[[ PROVIDED DATA open ]]
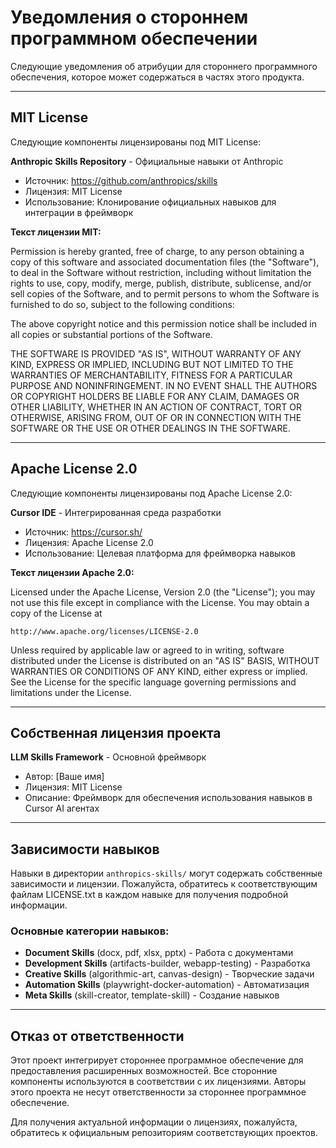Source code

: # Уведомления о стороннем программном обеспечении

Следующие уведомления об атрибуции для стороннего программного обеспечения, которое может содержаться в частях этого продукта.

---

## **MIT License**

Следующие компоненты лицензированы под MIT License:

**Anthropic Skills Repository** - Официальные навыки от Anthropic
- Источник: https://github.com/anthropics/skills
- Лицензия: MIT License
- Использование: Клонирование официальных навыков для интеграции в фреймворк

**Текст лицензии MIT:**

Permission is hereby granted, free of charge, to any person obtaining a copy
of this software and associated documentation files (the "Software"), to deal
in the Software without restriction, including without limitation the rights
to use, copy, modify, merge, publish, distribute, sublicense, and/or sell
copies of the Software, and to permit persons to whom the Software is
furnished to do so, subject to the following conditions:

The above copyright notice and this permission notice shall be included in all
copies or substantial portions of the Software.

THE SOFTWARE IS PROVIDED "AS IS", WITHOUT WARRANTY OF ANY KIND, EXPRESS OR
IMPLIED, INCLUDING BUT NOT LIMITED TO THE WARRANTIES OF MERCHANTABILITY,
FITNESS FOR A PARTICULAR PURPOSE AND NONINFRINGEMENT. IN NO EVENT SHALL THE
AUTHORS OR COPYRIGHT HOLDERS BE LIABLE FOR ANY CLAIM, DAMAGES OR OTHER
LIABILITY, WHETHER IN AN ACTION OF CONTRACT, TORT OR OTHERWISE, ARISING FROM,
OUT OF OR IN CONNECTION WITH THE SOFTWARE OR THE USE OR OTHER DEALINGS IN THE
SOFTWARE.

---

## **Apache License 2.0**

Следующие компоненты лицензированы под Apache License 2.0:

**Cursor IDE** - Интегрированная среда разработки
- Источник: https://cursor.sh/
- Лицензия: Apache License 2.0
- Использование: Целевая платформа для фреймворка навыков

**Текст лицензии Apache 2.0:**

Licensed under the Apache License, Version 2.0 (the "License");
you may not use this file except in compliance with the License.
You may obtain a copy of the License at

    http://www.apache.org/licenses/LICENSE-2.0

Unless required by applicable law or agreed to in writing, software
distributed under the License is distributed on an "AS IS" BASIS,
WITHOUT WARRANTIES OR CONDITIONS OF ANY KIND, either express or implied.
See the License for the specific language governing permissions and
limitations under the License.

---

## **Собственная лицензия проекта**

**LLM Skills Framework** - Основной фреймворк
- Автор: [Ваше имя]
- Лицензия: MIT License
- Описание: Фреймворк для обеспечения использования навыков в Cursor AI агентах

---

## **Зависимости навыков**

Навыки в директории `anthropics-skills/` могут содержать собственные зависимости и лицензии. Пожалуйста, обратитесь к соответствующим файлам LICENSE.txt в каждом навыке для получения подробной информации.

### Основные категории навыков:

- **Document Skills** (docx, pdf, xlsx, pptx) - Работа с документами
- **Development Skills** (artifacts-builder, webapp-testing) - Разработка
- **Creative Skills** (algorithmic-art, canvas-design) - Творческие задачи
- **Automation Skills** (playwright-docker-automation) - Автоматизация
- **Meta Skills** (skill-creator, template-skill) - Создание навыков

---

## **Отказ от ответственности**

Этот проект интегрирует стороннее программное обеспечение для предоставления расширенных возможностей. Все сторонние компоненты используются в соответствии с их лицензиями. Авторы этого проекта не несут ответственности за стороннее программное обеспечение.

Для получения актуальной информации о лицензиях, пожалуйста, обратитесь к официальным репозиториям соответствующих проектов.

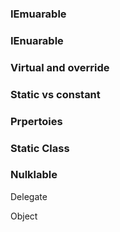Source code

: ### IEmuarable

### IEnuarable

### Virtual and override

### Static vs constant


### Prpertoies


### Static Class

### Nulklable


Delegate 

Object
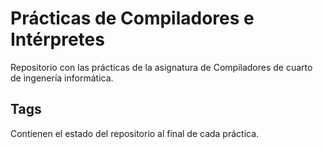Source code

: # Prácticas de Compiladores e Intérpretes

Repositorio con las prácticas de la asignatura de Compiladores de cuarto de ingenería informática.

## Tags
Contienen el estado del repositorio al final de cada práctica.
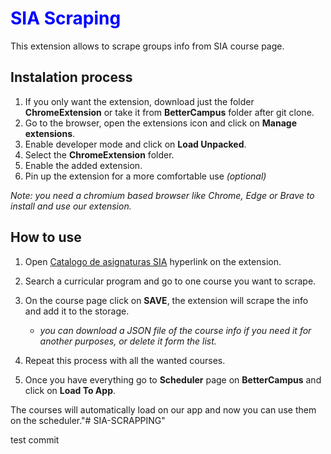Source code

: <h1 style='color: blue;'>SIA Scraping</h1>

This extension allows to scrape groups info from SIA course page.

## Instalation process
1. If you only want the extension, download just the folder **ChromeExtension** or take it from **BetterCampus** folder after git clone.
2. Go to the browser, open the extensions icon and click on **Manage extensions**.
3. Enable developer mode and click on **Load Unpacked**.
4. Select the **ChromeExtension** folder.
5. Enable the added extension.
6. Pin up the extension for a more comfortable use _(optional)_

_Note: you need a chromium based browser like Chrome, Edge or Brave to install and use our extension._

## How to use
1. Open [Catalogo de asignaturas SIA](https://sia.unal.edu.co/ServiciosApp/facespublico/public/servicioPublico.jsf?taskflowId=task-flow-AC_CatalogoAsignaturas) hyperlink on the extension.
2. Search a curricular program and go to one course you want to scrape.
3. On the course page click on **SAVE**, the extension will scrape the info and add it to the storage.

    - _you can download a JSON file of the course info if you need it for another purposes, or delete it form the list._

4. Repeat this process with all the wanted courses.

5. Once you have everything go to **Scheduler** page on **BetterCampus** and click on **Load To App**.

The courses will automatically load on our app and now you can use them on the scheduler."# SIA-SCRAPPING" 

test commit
[[ PROVIDED DATA closed ]]
[[ PROVIDED DATA open ]]
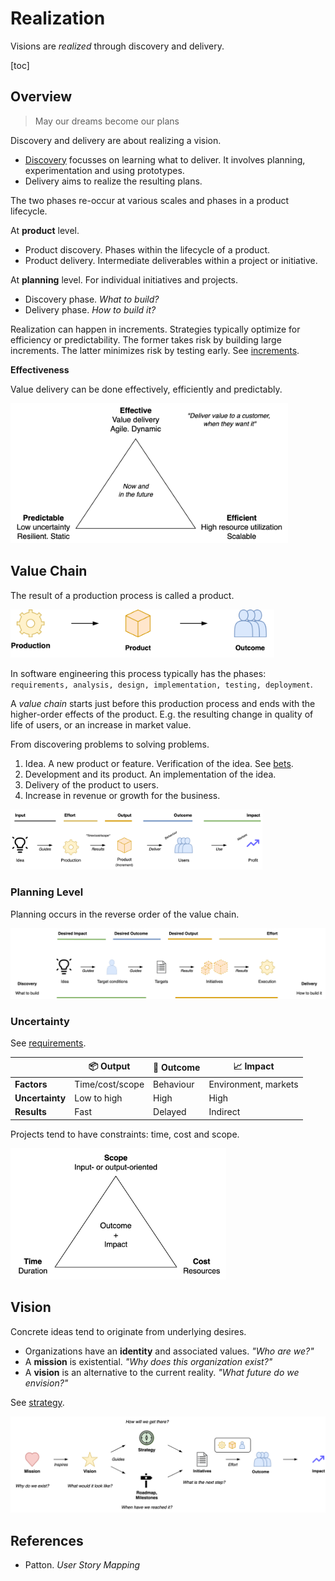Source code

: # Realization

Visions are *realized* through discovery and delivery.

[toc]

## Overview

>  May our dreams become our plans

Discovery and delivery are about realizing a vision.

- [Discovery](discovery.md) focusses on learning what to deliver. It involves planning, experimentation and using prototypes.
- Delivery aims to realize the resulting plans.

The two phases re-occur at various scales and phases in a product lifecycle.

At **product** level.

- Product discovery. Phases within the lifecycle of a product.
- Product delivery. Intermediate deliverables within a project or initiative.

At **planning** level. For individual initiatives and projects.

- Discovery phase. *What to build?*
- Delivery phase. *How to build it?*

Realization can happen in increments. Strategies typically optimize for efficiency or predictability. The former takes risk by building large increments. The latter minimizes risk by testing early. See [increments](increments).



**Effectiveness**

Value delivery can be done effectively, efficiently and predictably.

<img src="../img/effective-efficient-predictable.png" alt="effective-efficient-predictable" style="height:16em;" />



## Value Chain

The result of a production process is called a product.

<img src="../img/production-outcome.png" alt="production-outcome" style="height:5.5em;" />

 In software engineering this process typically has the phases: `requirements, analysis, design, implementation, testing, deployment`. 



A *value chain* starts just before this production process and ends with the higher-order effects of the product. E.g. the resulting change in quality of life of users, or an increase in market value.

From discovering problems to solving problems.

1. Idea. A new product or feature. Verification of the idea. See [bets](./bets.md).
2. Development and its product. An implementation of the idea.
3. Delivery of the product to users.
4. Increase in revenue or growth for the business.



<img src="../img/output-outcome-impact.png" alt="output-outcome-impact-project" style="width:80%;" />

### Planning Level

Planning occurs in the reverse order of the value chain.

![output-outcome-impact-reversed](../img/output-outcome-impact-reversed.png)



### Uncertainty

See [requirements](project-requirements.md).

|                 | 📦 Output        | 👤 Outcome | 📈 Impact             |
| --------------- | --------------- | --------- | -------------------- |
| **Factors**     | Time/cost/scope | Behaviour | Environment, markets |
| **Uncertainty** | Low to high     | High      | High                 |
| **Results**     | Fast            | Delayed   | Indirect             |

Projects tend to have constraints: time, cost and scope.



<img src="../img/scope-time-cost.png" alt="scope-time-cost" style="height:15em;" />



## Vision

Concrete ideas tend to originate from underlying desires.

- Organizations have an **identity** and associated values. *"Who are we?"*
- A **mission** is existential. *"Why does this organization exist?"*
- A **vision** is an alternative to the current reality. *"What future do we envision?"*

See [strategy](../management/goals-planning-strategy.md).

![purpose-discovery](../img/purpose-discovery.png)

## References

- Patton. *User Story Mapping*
[[ PROVIDED DATA closed ]]
• REQUEST: Where a line of the records holds the word "resulting", copy that line.

• ANSWER SPACE:
- Delivery aims to realize the resulting plans.
A *value chain* starts just before this production process and ends with the higher-order effects of the product. E.g. the resulting change in quality of life of users, or an increase in market value.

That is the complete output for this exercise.